## ACTIVITY:
In the material below, find the line with "Where are all" and the line with "Please mark all", then output both and every line between them exactly, omitting pictures.
►
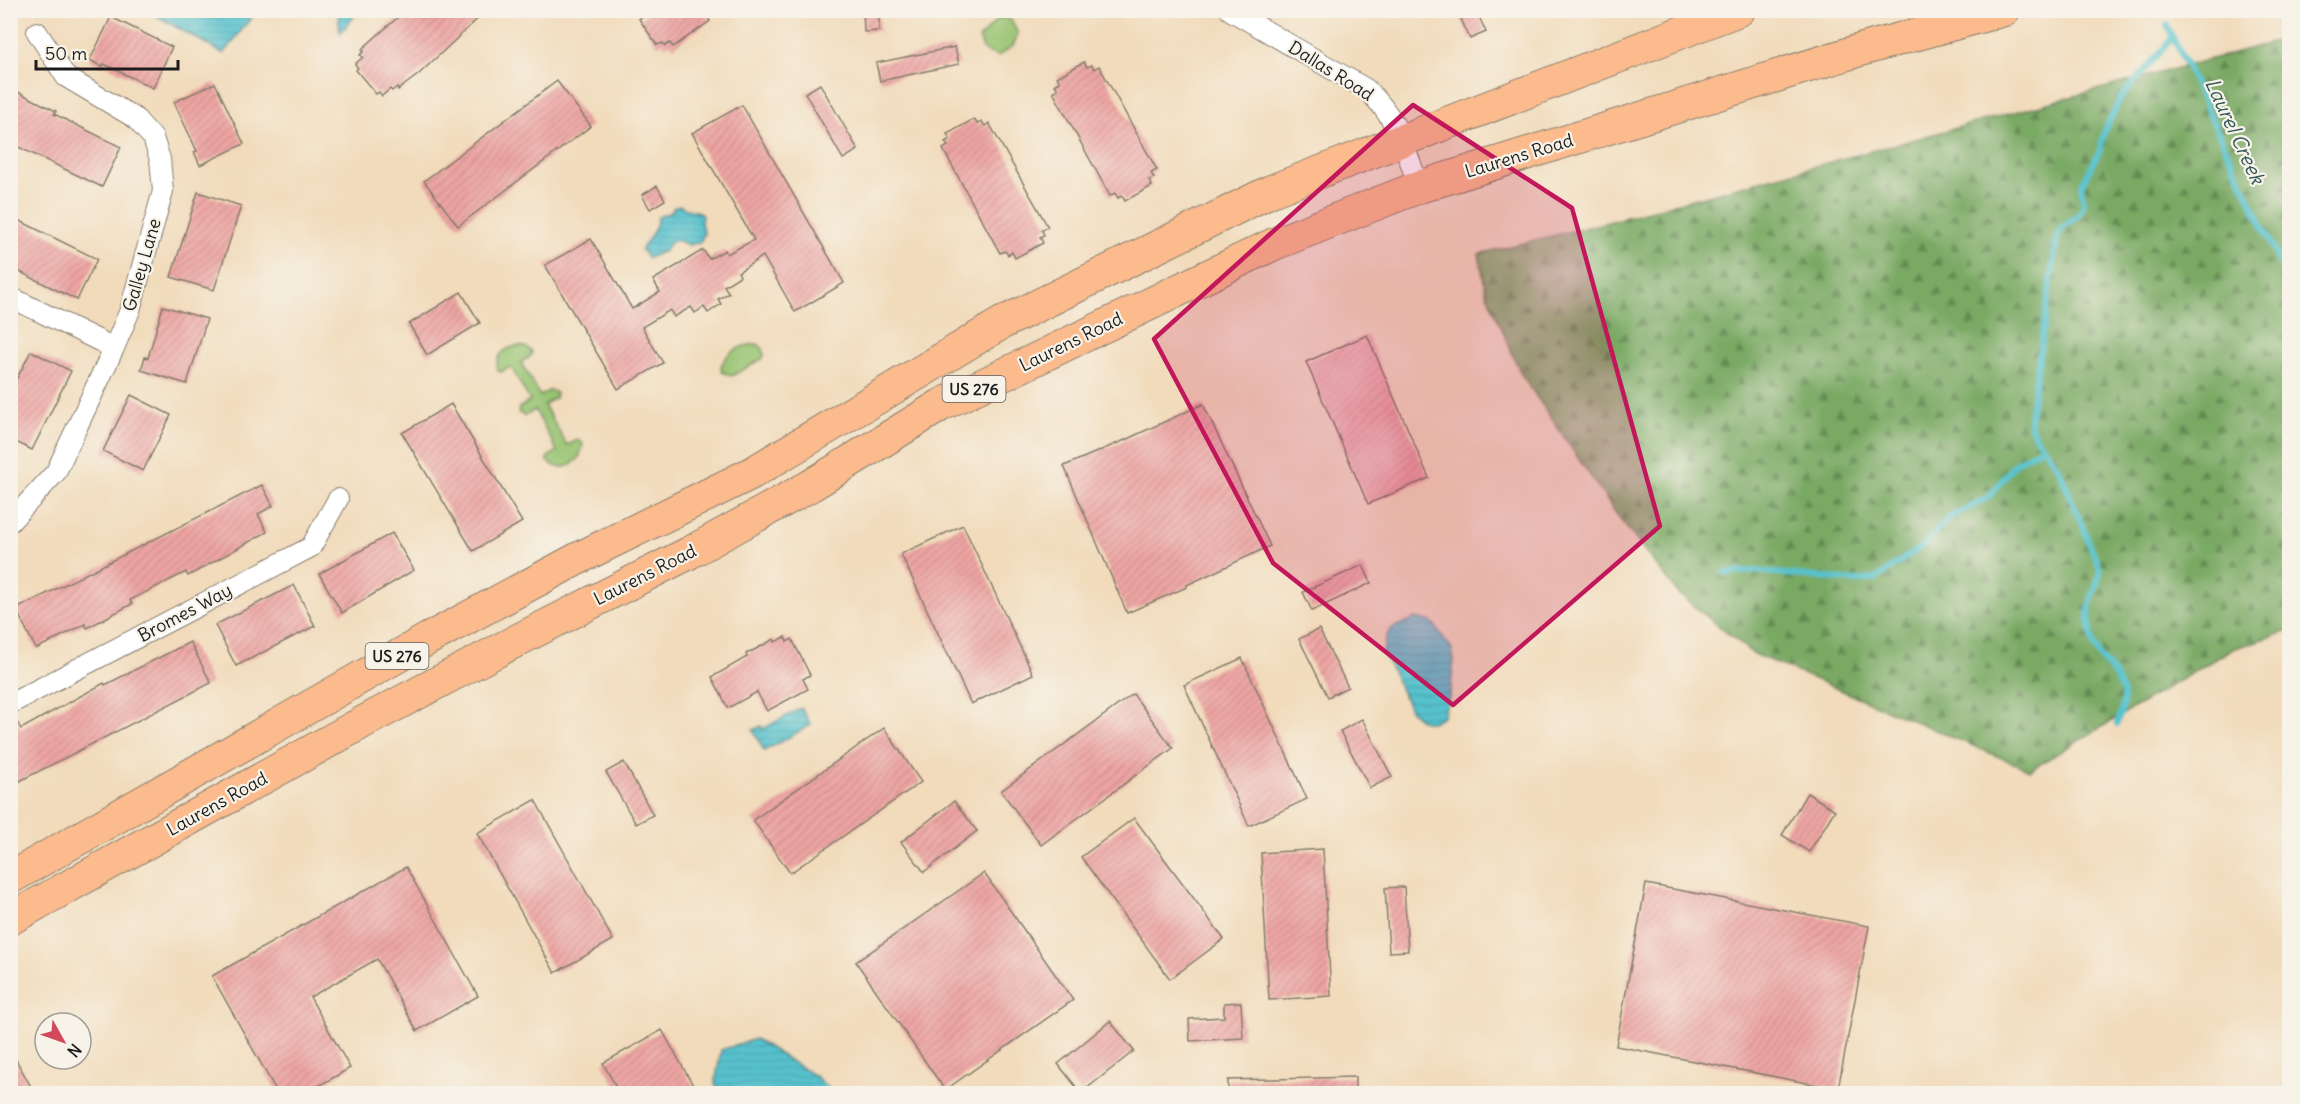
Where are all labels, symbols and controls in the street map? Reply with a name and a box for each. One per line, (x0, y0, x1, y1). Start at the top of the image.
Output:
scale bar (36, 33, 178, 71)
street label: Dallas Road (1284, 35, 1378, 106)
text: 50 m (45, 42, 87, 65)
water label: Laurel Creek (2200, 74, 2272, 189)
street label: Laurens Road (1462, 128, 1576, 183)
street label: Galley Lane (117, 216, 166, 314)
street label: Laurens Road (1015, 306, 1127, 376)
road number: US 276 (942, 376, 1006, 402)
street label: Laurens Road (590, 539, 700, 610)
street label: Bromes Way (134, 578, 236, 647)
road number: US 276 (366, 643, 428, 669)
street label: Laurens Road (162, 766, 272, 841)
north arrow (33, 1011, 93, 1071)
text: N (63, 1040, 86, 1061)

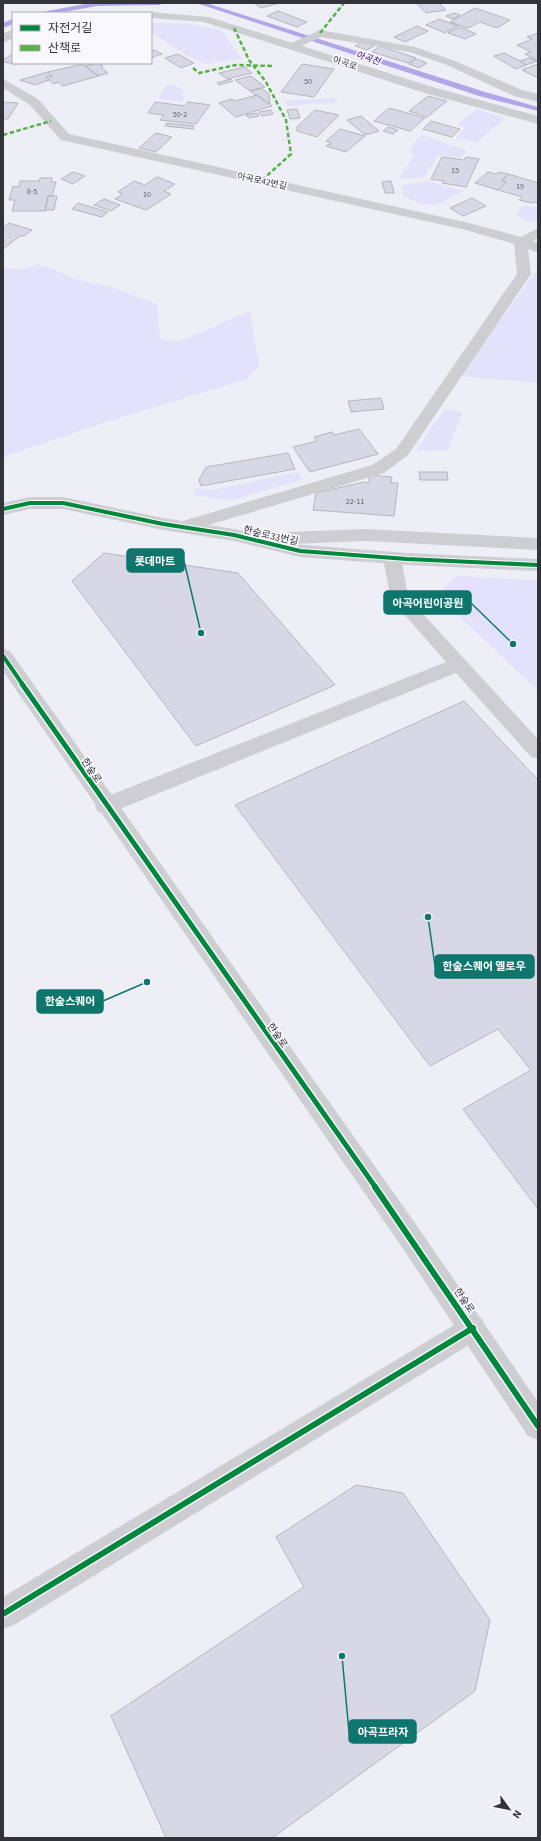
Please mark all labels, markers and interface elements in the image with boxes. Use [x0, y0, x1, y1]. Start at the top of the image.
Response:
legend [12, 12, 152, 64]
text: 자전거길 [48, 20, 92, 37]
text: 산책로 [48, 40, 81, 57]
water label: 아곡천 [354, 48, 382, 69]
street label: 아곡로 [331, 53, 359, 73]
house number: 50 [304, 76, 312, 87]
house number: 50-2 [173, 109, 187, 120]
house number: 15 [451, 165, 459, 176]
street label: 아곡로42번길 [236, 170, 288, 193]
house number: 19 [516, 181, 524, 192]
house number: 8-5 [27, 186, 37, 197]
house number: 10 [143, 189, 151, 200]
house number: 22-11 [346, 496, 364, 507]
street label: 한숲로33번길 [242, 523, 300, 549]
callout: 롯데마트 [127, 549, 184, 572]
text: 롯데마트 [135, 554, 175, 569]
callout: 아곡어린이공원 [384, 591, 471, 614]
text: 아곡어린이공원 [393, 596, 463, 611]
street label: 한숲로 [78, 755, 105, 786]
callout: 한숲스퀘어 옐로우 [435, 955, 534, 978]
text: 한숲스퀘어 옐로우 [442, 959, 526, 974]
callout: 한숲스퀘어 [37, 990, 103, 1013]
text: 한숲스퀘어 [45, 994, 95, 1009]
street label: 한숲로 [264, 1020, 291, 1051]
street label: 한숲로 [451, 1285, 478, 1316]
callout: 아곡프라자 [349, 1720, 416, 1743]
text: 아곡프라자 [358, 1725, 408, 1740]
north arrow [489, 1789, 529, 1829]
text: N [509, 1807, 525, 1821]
◄
►
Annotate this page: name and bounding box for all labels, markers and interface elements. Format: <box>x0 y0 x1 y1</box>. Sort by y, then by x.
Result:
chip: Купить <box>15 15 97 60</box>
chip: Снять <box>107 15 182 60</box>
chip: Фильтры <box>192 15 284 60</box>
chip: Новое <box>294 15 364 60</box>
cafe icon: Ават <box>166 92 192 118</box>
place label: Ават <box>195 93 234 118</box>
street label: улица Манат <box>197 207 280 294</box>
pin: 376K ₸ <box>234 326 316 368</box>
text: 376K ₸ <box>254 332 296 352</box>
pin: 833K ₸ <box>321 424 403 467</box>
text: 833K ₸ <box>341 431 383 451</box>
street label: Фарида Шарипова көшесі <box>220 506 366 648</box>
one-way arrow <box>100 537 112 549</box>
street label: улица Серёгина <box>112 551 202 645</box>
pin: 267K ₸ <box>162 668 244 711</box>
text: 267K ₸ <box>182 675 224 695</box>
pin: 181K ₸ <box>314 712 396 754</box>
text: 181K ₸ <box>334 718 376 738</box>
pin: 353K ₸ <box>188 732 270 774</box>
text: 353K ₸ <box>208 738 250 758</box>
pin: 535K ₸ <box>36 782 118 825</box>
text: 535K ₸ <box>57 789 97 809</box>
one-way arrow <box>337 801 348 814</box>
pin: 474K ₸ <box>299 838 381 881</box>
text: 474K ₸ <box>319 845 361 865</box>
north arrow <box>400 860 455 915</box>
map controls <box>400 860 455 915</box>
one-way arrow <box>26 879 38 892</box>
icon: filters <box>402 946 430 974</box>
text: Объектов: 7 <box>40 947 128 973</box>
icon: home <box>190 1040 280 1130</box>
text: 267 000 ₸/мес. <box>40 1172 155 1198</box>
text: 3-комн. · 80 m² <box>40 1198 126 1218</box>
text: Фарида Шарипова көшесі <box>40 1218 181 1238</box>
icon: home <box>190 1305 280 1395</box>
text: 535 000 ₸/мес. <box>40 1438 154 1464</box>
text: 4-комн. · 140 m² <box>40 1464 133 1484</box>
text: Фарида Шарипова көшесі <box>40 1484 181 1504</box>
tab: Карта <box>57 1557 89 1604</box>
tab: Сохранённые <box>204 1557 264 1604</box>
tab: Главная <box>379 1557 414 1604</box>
◄
►
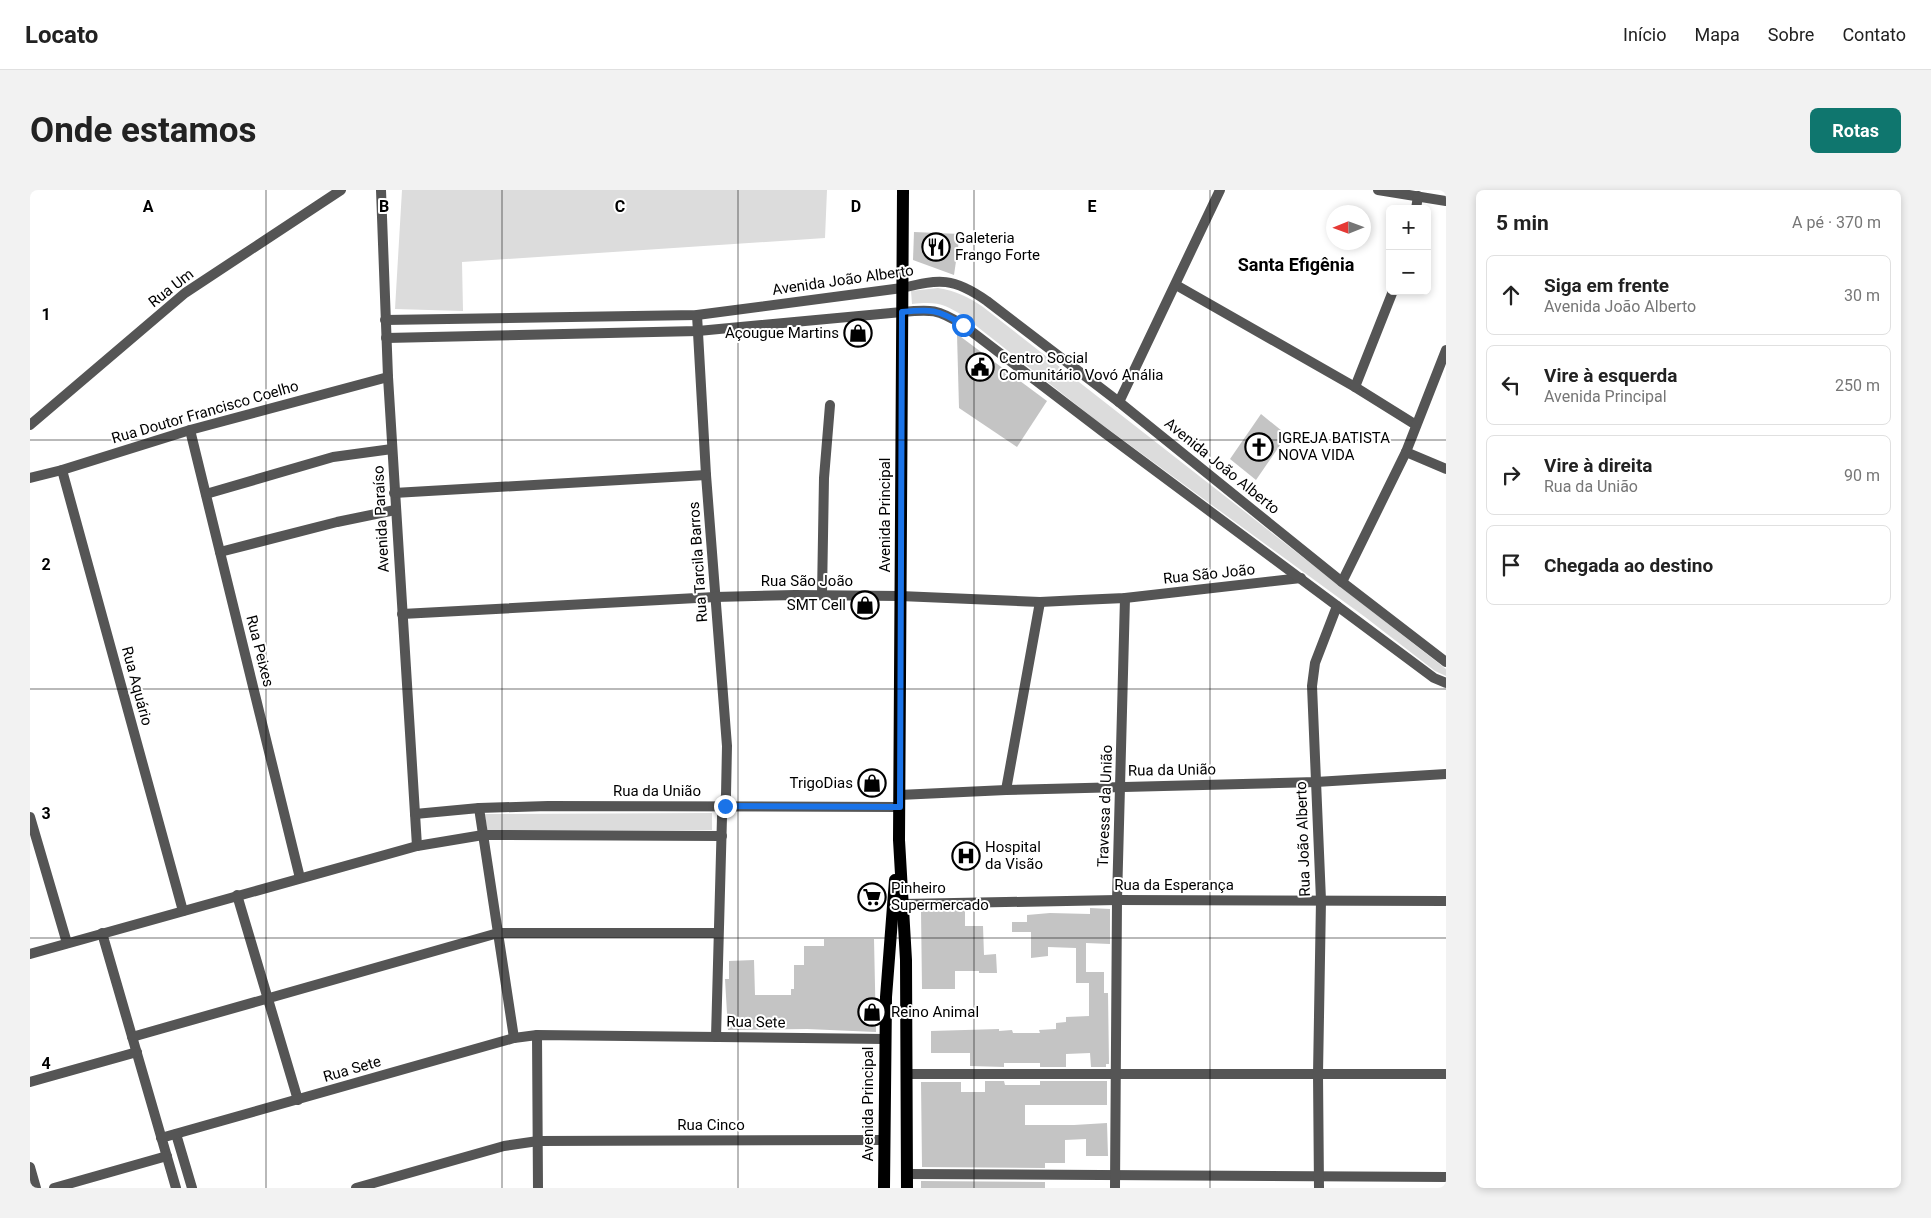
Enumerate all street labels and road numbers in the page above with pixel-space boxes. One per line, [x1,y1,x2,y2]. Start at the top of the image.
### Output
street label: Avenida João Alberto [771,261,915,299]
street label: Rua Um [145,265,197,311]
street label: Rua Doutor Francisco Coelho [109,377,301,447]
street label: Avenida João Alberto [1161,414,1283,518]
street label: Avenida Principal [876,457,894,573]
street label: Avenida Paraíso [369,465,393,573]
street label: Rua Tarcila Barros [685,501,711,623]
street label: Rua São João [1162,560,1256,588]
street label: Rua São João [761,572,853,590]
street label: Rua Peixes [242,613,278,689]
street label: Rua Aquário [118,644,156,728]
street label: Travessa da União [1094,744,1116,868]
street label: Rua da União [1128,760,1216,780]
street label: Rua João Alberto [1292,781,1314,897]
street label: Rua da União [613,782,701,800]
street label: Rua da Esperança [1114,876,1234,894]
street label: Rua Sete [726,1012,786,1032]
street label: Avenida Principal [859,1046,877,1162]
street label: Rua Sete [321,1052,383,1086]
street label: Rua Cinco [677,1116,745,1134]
◄
## OUTPUT FOR THIS EXERCISE:
Where are all labels, symbols and controls in the street map? Reply with a name and a box for each. One per line, (x0, y0, x1, y1). Start at the top of the image.
Output:
scale bar (36, 33, 178, 71)
street label: Dallas Road (1284, 35, 1378, 106)
text: 50 m (45, 42, 87, 65)
water label: Laurel Creek (2200, 74, 2272, 189)
street label: Laurens Road (1462, 128, 1576, 183)
street label: Galley Lane (117, 216, 166, 314)
street label: Laurens Road (1015, 306, 1127, 376)
road number: US 276 (942, 376, 1006, 402)
street label: Laurens Road (590, 539, 700, 610)
street label: Bromes Way (134, 578, 236, 647)
road number: US 276 (366, 643, 428, 669)
street label: Laurens Road (162, 766, 272, 841)
north arrow (33, 1011, 93, 1071)
text: N (63, 1040, 86, 1061)

Please mark all labels, markers and interface elements in the image with boxes. Use [x0, y0, x1, y1]. Start at the top of the image.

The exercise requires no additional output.